An End to Cruel Immigration Enforcement. Immigration reform must include a complete reform of our country’s cruel, irrational, and dehumanizing immigration enforcement system. Current U.S. immigration policy and enforcement practices result in employer manipulation and abuse, leaving immigrants and American-born workers to suffer the consequences. We believe that any reform should include access to justice and due process, civil, labor and employment rights, and public safety. Reform must stop deportations that tear apart families. And it must end dangerous programs that intertwine local law enforcement with ICE. Our priorities include:
- Immediate suspension of immigration arrests, deportations and detentions.
- An end to collaborations between police, ICE, and labor enforcement.
- Termination of the Secure Communities Program.
- Protections for workers who expose civil rights violations related to immigration enforcement.
Protection of Civil, Labor, and Human Rights. Immigration reform must protect workers from retaliation for exercising their labor rights. New legislation should strengthen rights of workers, families and communities, and should guard against the erosion of the bedrock rights that we cherish in our country, such as access to justice and due process. Employers must not be able to use enforcement or employer sanctions to block workers’ rights to organize and enforce workplace standards. Our priorities include:
- Protections against retaliation for workers who are defending civil, labor, and human rights, and for their families. These protections must include long-term status, work authorization, and a road to citizenship.
- Protection of workers’ rights during employer compliance activities.
- Protection against workplace discrimination.
- Opposition to any mandatory expansion of E-Verify, the error-ridden electronic verification system which has repeatedly been used as a tool to destroy union organizing campaigns.
- An end to immigration enforcement and ICE intervention in workplaces with ongoing labor or employment disputes, in order to ensure that all workers can fully exercise their labor, employment, and civil rights without fear of adverse immigration consequences.
- Full transparency of the Department of Homeland Security.
- Creation of a “labor law enforcement fund” to help ensure that industries that employ significant numbers of immigrant workers comply with labor laws including the Department of Labor, EEOC, and National Labor Relations Board.

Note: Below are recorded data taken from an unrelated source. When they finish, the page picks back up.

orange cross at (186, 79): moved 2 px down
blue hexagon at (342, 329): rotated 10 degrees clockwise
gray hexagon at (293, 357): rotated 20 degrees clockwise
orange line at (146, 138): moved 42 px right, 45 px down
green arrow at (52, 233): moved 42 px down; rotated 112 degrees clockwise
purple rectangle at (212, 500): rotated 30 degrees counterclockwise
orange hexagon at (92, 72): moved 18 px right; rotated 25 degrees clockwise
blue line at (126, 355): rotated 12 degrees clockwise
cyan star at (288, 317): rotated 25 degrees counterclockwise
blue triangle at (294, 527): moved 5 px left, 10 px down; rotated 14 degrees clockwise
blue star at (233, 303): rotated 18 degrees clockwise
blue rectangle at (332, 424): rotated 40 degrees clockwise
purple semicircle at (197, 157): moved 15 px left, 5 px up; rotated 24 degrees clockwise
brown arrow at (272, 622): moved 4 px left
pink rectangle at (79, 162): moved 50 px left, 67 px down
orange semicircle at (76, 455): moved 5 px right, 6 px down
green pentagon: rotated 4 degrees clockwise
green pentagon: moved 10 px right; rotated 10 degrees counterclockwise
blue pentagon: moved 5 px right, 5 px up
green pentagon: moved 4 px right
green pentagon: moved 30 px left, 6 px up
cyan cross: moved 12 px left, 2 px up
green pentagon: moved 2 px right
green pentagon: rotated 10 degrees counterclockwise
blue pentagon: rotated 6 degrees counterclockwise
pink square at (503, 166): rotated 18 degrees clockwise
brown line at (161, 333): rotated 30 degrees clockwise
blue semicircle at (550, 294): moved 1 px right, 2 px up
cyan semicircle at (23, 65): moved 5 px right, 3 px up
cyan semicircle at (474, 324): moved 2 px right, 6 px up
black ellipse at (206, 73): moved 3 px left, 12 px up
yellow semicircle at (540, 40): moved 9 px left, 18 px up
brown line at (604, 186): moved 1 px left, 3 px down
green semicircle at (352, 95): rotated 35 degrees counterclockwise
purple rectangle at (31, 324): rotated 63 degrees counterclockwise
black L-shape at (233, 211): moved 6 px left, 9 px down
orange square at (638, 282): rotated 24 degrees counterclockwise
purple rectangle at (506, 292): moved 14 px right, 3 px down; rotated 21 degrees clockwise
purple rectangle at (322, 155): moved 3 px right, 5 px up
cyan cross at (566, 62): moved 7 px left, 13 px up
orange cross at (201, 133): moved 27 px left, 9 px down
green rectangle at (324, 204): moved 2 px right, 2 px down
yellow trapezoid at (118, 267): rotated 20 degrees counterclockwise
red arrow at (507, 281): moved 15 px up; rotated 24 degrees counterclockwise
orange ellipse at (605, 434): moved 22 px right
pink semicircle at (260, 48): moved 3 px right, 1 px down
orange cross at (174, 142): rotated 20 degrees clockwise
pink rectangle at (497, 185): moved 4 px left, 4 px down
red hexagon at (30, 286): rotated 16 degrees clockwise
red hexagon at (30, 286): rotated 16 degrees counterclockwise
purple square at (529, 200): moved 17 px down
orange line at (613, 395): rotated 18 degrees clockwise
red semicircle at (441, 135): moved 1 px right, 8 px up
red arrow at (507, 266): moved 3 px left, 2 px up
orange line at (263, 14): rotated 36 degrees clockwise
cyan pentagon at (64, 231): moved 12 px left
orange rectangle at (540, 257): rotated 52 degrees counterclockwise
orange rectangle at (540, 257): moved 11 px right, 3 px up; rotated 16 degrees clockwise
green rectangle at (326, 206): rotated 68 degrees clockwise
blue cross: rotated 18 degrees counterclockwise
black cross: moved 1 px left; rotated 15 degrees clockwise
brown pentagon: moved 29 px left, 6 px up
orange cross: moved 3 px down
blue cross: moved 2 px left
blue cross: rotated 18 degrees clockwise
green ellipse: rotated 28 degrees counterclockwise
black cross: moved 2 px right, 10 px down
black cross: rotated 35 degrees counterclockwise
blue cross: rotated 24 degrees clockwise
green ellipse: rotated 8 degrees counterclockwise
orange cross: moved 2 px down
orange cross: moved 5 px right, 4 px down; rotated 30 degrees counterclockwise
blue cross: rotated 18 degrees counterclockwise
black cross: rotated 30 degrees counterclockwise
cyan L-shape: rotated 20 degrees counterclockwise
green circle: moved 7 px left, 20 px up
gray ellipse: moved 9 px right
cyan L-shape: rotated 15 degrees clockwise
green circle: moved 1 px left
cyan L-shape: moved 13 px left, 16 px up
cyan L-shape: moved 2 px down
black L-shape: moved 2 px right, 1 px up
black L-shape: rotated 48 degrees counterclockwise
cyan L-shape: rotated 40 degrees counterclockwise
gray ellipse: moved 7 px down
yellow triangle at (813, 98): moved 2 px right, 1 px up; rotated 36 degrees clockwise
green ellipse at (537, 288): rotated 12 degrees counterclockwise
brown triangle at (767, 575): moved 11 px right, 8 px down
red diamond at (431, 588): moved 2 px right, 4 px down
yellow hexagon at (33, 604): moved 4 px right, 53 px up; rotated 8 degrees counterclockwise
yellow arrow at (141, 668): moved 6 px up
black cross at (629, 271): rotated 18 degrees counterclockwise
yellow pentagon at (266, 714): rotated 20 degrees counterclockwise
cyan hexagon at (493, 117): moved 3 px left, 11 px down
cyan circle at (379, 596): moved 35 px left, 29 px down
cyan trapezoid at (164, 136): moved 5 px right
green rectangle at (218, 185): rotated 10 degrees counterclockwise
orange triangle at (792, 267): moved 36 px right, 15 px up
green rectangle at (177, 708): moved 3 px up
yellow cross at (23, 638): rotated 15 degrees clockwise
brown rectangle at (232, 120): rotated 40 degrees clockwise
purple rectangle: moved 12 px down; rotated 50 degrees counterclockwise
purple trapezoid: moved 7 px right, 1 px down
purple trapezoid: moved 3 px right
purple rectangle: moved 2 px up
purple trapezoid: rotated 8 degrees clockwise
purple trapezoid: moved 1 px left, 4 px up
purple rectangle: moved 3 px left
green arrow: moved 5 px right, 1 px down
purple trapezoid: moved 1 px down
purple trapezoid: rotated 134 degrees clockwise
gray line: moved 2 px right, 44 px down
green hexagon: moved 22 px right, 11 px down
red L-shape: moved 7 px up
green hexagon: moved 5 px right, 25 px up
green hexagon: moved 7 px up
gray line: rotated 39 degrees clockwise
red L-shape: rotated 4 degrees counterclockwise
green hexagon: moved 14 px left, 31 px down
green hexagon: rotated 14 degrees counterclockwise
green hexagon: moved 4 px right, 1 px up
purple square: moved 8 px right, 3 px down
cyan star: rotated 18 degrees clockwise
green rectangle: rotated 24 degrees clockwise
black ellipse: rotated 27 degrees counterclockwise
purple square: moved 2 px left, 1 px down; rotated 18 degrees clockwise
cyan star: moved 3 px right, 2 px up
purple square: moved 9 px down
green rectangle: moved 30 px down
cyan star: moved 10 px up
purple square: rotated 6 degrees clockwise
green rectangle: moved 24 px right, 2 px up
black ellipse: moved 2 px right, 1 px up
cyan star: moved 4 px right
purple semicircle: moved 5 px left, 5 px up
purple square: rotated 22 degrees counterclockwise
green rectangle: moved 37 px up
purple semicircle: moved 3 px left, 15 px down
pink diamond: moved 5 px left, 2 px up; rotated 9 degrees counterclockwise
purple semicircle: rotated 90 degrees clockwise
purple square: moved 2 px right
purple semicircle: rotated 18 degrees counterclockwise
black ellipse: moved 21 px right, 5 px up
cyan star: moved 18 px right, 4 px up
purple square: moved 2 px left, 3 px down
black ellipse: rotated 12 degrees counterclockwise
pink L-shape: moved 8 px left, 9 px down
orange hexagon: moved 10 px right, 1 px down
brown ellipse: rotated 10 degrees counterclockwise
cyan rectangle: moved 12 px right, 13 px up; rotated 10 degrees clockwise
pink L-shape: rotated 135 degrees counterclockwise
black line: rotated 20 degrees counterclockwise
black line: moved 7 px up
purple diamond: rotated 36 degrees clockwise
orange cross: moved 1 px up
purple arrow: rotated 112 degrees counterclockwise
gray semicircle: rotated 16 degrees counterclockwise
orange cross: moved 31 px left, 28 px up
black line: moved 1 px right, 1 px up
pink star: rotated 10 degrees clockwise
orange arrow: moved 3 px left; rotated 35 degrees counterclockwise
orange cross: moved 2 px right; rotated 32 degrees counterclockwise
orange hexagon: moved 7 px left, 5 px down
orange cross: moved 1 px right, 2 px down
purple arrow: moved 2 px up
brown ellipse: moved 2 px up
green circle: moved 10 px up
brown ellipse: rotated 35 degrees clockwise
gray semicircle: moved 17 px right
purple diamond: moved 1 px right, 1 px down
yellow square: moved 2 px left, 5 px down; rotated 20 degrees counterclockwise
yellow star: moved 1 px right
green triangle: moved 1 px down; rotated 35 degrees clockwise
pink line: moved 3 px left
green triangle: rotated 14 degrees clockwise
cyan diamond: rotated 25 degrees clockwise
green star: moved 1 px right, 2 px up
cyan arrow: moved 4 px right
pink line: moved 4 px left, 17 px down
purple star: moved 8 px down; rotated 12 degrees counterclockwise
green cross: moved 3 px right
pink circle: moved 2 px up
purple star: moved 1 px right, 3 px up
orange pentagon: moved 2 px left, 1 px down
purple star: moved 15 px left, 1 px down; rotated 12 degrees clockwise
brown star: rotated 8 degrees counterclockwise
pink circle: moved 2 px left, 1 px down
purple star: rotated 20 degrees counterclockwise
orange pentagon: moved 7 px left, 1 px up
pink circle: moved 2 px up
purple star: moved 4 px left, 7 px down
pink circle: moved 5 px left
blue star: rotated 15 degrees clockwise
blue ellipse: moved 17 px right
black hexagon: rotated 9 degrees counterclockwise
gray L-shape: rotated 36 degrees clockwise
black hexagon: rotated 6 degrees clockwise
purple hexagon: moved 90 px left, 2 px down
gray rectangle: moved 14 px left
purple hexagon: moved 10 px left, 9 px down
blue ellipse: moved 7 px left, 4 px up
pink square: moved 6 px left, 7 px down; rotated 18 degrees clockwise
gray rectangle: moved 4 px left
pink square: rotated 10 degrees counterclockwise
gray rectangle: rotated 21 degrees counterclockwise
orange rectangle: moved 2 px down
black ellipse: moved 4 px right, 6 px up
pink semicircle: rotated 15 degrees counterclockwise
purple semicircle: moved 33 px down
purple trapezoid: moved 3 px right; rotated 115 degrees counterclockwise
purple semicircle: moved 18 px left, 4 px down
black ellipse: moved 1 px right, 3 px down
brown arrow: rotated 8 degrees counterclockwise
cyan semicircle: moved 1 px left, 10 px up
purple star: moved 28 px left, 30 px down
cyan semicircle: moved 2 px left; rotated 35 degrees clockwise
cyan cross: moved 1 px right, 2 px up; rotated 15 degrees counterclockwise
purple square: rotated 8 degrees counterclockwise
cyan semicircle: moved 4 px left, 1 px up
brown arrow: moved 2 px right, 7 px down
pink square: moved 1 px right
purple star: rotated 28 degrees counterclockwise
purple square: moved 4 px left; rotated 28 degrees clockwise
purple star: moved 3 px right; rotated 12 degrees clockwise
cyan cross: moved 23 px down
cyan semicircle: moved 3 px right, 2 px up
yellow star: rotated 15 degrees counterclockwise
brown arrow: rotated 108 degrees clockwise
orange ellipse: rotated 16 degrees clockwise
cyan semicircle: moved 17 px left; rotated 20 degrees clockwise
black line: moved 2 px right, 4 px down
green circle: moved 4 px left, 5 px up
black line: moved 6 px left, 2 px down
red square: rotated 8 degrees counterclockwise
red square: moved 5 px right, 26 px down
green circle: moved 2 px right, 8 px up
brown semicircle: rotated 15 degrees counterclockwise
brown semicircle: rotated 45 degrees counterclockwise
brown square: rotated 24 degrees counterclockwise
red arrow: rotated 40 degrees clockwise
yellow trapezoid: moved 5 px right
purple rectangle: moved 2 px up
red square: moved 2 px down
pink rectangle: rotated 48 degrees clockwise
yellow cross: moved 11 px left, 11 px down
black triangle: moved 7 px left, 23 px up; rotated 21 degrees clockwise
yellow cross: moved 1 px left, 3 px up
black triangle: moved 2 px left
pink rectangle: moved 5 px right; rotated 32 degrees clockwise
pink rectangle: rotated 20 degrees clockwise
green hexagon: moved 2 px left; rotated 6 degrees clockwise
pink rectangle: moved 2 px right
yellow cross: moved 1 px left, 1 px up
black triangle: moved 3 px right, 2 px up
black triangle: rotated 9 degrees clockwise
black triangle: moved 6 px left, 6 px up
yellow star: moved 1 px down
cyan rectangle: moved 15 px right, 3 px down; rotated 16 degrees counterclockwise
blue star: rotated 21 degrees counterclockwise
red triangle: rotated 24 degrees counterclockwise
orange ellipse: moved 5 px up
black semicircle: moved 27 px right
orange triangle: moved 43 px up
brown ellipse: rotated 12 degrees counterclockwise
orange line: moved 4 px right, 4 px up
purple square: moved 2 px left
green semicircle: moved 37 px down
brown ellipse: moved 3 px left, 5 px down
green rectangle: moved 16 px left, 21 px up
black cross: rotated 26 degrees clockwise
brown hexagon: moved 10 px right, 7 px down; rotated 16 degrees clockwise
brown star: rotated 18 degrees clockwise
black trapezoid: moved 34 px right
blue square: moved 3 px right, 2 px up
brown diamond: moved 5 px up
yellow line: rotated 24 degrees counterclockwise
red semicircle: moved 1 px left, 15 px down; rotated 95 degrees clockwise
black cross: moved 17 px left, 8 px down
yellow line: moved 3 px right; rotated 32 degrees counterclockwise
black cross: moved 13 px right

Future Flow: Inclusion and Protections for Future Immigrants. Immigration reform must ensure inclusion and protections for future immigrants. Future flow is complex with serious implications for immigrant workers and their families as well as U.S. workers who work alongside them in the same sectors. These protections must include the right to organize, to join as members of workers’ centers and unions, and to work together with U.S. workers in their sectors to ensure dignified workplace standards. Reform must recognize that families belong together and must create channels for families to be reunited. Our priorities include:
- The right of temporary workers to change employers for any reason—including labor or civil rights disputes—and to remain in the U.S. and continue to work.
- Involvement of workers centers in the process of identifying local workforce availability.
- Protection for temporary workers against employer retaliation, and the right to organize and collectively bargain. This includes preferences and protections against retaliation for returning workers in consecutive years.
- The establishment of wages and workplace rules for temporary workers that will protect both temporary workers and the U.S. labor market
- An increase in the enforcement of labor laws to ensure that industries that use temporary worker programs protect labor standards for all workers
- A humane path to citizenship for temporary workers and their families.
- Freedom from debt; no worker should have to become indentured to come to work in the U.S.
- Prioritization of family unification in all future programs and for all families, and an end to the current backlog for family reunification.